Return exactly those lines of the material below that fall between the line holding "3. Albergo Varsavia –" and the line holding "Бөйөк Ватан һуғышының 70 йыллығына", inclusive.
[Opening Records provided section]
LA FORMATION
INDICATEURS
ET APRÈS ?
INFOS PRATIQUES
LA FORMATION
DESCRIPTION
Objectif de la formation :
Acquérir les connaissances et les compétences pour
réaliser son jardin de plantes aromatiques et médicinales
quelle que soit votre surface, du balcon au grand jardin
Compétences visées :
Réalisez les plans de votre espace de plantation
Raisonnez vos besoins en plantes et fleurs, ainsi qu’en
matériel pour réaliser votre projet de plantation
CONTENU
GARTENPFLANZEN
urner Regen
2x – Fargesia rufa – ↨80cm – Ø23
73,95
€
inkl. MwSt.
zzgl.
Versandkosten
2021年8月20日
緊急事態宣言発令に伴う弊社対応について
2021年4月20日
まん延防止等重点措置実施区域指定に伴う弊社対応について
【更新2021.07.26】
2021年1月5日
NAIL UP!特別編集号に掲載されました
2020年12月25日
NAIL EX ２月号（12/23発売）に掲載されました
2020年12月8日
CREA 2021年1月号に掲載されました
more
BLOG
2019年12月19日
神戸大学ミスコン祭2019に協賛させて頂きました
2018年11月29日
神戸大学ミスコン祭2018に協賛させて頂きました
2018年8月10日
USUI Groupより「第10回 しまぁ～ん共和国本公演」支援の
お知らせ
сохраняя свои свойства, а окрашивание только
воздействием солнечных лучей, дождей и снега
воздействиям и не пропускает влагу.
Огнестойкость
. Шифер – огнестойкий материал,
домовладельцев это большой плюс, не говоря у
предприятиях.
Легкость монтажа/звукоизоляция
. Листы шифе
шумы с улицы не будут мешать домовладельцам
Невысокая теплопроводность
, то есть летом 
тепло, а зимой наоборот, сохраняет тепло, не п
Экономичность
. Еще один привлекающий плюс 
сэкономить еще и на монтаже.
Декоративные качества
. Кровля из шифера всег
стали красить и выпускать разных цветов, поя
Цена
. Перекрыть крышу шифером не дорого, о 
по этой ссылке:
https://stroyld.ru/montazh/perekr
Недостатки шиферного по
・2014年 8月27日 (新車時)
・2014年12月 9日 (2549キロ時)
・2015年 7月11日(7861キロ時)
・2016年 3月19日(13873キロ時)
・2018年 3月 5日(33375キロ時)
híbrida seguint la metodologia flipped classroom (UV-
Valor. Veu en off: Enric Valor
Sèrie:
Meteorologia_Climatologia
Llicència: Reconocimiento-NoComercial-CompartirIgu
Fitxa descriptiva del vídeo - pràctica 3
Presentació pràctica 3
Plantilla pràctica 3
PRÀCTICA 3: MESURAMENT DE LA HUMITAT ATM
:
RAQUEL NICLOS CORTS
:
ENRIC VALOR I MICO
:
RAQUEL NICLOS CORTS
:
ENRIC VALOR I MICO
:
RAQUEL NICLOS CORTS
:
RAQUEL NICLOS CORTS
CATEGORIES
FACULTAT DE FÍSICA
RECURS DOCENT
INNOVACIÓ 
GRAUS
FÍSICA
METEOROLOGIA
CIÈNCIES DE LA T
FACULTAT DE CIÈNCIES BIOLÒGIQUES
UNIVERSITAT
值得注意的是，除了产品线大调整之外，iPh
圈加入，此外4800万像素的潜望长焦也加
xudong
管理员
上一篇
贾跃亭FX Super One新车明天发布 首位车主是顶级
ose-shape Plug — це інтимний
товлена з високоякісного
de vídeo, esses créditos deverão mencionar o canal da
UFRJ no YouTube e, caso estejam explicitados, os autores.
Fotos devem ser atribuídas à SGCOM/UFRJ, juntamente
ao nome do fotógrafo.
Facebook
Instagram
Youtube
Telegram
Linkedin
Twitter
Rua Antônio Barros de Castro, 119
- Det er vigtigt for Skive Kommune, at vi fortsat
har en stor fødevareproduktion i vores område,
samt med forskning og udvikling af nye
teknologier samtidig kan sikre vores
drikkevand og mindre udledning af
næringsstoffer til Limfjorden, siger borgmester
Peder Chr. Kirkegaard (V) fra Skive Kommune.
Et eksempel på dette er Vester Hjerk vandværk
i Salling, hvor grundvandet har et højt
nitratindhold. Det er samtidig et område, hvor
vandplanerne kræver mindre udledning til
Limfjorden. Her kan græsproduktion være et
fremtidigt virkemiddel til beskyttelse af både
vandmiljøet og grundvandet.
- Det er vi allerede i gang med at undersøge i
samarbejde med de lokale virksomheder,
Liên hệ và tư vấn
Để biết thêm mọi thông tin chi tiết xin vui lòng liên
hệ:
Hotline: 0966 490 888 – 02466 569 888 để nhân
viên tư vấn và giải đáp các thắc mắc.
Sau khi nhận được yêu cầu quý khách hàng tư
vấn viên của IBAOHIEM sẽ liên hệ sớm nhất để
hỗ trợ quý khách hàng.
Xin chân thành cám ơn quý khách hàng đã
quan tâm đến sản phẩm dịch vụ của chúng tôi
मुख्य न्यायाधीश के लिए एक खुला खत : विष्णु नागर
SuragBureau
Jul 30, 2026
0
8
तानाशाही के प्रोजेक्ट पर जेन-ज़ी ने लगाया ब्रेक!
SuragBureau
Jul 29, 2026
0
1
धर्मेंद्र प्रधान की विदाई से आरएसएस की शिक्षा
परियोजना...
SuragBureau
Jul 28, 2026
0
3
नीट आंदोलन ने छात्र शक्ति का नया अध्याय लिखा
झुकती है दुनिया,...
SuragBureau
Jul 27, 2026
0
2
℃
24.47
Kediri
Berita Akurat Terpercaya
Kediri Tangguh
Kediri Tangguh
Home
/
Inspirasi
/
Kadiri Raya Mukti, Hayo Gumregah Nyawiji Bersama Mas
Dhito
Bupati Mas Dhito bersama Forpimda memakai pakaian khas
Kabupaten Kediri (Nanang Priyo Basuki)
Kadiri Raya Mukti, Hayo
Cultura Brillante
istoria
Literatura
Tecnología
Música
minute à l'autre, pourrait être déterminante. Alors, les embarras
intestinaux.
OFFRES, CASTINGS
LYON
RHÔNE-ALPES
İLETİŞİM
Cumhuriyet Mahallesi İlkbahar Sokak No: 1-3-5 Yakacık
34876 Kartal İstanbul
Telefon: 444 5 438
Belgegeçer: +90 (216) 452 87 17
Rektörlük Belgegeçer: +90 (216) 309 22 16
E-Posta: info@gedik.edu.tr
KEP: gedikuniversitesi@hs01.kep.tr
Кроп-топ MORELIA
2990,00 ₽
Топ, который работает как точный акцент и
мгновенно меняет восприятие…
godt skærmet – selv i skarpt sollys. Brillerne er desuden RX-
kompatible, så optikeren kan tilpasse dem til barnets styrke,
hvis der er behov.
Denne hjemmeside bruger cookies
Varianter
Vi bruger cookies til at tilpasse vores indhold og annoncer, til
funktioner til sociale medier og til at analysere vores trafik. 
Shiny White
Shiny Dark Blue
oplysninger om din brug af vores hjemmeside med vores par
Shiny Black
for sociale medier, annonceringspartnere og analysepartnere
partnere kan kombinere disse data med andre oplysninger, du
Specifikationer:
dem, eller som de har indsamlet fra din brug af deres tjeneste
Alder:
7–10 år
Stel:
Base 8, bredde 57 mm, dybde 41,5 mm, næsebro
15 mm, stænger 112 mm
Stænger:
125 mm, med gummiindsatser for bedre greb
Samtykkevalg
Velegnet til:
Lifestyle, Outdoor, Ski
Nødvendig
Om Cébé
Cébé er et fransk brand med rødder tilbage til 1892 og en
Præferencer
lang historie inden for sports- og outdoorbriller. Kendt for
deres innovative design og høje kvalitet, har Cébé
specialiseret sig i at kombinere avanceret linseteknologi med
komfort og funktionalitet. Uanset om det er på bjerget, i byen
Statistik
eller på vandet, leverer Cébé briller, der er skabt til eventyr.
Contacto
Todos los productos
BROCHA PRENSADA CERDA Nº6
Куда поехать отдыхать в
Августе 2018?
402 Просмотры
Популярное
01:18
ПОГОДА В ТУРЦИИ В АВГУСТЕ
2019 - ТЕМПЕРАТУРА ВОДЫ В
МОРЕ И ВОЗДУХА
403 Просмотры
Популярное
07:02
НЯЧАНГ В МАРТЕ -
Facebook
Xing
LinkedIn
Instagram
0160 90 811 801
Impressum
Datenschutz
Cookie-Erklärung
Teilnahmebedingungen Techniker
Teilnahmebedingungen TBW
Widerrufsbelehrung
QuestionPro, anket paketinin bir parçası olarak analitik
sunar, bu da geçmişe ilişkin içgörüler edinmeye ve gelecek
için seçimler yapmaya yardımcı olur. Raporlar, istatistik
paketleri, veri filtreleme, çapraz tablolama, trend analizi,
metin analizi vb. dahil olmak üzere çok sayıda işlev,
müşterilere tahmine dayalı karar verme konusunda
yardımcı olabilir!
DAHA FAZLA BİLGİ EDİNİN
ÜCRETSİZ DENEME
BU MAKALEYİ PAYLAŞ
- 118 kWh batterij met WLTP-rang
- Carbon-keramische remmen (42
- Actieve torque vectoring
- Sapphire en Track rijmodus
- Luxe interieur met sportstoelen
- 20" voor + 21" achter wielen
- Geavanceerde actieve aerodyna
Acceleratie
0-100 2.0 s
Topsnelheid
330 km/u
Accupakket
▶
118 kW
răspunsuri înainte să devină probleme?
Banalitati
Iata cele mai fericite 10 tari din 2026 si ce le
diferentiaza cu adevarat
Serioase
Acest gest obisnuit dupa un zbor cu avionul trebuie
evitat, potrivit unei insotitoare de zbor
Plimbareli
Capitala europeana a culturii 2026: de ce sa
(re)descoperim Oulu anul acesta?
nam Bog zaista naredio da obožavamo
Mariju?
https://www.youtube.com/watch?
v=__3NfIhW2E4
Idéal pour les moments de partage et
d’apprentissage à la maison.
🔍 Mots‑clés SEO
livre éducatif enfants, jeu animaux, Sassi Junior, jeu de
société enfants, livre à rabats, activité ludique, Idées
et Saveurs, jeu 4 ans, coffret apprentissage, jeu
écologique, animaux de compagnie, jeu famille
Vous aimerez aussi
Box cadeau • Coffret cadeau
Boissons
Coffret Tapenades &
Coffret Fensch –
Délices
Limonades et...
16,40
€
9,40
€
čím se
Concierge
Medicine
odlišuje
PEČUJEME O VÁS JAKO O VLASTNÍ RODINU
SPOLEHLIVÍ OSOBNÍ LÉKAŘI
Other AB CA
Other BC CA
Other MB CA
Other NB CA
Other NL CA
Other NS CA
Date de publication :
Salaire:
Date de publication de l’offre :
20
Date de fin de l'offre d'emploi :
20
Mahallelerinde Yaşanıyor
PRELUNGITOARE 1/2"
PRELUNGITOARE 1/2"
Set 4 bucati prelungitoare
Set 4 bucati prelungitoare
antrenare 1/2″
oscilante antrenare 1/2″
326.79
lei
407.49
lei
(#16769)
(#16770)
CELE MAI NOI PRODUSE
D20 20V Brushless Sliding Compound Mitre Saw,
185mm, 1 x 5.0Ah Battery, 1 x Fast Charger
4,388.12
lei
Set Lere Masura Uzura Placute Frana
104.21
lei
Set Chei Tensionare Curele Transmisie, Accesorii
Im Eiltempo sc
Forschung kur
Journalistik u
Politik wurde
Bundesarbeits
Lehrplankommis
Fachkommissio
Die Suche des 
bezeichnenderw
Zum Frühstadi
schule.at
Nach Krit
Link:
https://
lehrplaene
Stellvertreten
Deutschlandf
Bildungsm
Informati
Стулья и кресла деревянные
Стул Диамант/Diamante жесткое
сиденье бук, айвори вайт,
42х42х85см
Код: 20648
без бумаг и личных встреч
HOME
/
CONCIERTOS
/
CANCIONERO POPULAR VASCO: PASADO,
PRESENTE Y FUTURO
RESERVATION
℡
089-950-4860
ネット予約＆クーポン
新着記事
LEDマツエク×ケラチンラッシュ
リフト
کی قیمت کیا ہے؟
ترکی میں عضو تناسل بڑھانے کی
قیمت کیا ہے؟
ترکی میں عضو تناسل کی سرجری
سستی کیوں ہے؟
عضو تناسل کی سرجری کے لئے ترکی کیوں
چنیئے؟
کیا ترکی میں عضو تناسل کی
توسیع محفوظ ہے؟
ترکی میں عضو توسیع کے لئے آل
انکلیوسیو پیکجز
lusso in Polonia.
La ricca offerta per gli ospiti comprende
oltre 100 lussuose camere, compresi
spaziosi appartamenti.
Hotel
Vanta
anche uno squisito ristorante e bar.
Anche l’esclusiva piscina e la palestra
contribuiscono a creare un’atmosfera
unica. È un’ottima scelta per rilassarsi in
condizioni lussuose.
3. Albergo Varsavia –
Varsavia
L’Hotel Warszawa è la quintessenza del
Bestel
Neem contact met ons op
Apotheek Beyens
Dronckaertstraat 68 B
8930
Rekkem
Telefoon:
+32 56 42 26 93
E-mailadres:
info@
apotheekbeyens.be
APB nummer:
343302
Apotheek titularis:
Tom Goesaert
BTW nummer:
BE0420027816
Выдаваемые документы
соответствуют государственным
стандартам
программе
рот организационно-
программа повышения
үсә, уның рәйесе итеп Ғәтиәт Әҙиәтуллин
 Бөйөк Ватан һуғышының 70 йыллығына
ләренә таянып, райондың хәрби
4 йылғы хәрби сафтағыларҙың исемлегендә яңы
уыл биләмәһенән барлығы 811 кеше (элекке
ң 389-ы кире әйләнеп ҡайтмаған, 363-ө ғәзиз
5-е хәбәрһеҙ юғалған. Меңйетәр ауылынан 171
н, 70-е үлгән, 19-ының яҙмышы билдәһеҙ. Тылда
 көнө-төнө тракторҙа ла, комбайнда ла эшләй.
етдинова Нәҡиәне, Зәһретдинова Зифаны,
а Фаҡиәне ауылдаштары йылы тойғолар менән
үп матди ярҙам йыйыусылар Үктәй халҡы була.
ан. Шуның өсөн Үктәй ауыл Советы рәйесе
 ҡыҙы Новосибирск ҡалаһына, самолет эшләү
[Closing Records provided section]
_Exercise solution_:
3. Albergo Varsavia –
Varsavia
L’Hotel Warszawa è la quintessenza del
Bestel
Neem contact met ons op
Apotheek Beyens
Dronckaertstraat 68 B
8930
Rekkem
Telefoon:
+32 56 42 26 93
E-mailadres:
info@
apotheekbeyens.be
APB nummer:
343302
Apotheek titularis:
Tom Goesaert
BTW nummer:
BE0420027816
Выдаваемые документы
соответствуют государственным
стандартам
программе
рот организационно-
программа повышения
үсә, уның рәйесе итеп Ғәтиәт Әҙиәтуллин
 Бөйөк Ватан һуғышының 70 йыллығына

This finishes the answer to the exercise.